Source extract:
Mercury’s planetary radius is 1,516 miles, Mars’s radius is 2,106 miles, Pluto’s radius is 736 miles.

Mercury’s planetary circumference is 9,525 miles, Mars’s circumference is 13,263 miles, 4,494 miles.

It doesn’t matter if Mars is the smallest, second smallest or what, it will always and forever be our favorite planet to the Martians.

Cool Facts About Mars – Fact #2:

Less than 50% Success Rate.

Ending in 2014, there have been 40 missions to Mars. Note, this does not include flyby missions. This only includes orbiters, landers and rovers. For a complete list of missions to Mars, check this out.

Of those 40 missions, only 18 have been successful. It’s literally one of the most difficult planets to visit, for a number of reasons. However, with trial and error comes experience and we’re becoming better, with a much higher success rate.

Data rows:
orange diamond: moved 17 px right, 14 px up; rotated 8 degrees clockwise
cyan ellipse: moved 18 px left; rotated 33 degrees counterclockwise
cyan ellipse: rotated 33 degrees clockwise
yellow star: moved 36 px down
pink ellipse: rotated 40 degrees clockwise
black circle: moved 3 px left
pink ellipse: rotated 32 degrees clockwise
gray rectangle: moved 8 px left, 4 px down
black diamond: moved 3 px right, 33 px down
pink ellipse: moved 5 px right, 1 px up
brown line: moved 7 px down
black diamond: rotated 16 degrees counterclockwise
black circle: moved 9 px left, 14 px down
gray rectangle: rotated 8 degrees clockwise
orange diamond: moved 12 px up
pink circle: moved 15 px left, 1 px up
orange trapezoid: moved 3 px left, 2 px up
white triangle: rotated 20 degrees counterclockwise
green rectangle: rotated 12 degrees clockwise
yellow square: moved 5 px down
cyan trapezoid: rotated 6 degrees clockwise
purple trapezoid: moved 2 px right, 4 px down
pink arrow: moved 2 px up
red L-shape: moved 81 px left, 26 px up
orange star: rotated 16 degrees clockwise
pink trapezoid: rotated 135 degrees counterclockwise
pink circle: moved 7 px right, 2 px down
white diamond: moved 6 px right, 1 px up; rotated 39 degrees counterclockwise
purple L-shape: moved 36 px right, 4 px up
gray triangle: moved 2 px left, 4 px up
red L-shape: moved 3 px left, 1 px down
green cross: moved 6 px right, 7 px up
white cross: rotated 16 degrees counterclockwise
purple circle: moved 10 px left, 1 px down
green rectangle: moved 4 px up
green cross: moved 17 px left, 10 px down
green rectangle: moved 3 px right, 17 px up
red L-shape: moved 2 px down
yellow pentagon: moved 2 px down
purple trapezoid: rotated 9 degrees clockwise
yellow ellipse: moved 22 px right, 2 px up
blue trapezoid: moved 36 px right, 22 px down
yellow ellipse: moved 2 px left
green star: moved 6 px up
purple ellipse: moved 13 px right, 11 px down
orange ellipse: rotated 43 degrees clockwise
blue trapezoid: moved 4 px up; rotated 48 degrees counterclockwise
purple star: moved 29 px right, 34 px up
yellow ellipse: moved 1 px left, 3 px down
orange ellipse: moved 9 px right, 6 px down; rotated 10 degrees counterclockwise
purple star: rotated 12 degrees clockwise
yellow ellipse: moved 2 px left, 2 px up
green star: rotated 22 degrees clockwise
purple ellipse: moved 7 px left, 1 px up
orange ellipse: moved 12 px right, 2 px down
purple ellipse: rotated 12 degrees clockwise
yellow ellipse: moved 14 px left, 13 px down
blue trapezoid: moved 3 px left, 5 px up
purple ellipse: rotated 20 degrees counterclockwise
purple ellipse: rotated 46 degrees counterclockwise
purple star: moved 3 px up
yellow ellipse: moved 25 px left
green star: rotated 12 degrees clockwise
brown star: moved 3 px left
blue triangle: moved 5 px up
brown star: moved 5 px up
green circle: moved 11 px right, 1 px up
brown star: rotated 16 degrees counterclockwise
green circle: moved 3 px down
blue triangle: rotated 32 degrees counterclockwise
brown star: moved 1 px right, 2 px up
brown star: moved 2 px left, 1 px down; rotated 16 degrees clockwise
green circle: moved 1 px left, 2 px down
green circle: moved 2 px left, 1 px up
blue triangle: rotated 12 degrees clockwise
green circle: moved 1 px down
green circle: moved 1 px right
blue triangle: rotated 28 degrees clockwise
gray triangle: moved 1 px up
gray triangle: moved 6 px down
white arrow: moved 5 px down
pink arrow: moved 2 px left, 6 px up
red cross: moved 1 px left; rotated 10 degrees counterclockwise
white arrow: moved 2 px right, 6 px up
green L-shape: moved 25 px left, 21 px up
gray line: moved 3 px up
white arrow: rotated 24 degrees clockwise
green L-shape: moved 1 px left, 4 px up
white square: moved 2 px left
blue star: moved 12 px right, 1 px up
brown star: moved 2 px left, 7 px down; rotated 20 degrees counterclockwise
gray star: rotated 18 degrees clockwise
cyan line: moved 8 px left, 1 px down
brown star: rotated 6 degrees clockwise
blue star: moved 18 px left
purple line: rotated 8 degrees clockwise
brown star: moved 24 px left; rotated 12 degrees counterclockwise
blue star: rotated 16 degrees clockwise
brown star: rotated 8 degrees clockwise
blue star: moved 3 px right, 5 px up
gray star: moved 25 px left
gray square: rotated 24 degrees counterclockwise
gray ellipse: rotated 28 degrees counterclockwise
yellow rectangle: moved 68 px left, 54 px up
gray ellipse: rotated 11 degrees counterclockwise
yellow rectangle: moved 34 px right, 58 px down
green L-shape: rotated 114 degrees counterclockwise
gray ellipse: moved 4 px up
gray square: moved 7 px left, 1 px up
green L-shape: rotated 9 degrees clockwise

Given task 1:
Answer these questions using the Mars facts passage above:
(a) What radius does it give for Mercury?
(b) Up to 2014, how many missions to Mars had there been?
(c) How many of those missions succeeded?
Given task 2: Retype the Mars facts passage from "Mercury’s planetary radius is" to "check this out.".

Task output 1:
(a) 1,516 miles
(b) 40
(c) 18

Task output 2:
Mercury’s planetary radius is 1,516 miles, Mars’s radius is 2,106 miles, Pluto’s radius is 736 miles.

Mercury’s planetary circumference is 9,525 miles, Mars’s circumference is 13,263 miles, 4,494 miles.

It doesn’t matter if Mars is the smallest, second smallest or what, it will always and forever be our favorite planet to the Martians.

Cool Facts About Mars – Fact #2:

Less than 50% Success Rate.

Ending in 2014, there have been 40 missions to Mars. Note, this does not include flyby missions. This only includes orbiters, landers and rovers. For a complete list of missions to Mars, check this out.